Around half of the free-range turkeys produced for Christmas in the UK have died or been culled due to bird flu

Richard Griffiths, chief executive of the British Poultry Council, said around 600,000 of the 1.3m birds had been affected.

The UK has been hit by the worst bird flu outbreak in history this year and earlier this month the government ordered all captive birds and poultry to be kept indoors.

Speaking to the government’s Environment, Food and Rural Affairs Committee on Tuesday, Griffiths said that around 8.5 million to nine million turkeys were typically produced for Christmas in the UK and just over one million had been culled or died.

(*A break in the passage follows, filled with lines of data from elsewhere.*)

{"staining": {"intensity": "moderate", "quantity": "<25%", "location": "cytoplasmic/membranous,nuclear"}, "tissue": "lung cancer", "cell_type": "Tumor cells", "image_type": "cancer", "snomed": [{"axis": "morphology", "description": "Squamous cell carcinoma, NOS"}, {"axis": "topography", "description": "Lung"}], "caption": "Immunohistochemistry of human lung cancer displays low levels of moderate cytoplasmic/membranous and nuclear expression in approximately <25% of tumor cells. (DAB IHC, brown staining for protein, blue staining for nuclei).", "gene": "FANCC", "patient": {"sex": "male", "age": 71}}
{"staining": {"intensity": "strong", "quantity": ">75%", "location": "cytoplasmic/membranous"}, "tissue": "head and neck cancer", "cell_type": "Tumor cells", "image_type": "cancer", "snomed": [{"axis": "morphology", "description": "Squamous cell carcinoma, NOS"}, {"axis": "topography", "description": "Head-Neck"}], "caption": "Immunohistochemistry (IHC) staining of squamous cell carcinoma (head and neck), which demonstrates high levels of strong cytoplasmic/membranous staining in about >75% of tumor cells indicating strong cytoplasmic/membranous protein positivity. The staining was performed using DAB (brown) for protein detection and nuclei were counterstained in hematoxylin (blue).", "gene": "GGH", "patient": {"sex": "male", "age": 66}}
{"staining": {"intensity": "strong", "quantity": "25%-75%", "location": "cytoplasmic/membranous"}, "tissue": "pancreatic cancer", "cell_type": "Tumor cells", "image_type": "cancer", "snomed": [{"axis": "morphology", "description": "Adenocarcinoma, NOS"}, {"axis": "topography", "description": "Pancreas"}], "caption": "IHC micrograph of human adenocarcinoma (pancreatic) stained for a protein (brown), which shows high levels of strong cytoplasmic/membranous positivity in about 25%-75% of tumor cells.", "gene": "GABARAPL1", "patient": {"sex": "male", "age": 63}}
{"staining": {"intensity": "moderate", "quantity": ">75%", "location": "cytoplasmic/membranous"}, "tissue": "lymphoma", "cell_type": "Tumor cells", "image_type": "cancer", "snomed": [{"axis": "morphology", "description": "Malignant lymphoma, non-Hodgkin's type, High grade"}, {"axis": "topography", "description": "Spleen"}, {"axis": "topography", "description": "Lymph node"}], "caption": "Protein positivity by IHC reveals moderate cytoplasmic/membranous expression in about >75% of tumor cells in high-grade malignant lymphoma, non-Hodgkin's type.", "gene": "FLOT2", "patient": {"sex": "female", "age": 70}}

Around 36% of poultry farms are under some form of restrictions, Griffiths said.

“So it’s huge and the costs for industry and food production are potentially enormous,” he added.

Paul Kelly, managing director of Kelly Turkeys, a hatchery that supplies farms around the UK, said the outbreak had been “devastating” for farmers and businesses were being “wiped out”.

He told MPs he knew of a farmer in Norfolk whose whole flock had died and he had lost his entire business.

Kelly added that without a vaccine many farmers “may not have the confidence to grow Christmas poultry next year”.

He said the situation was likely to lead to a shortage of turkey supplies, but not necessarily a spike in retail prices.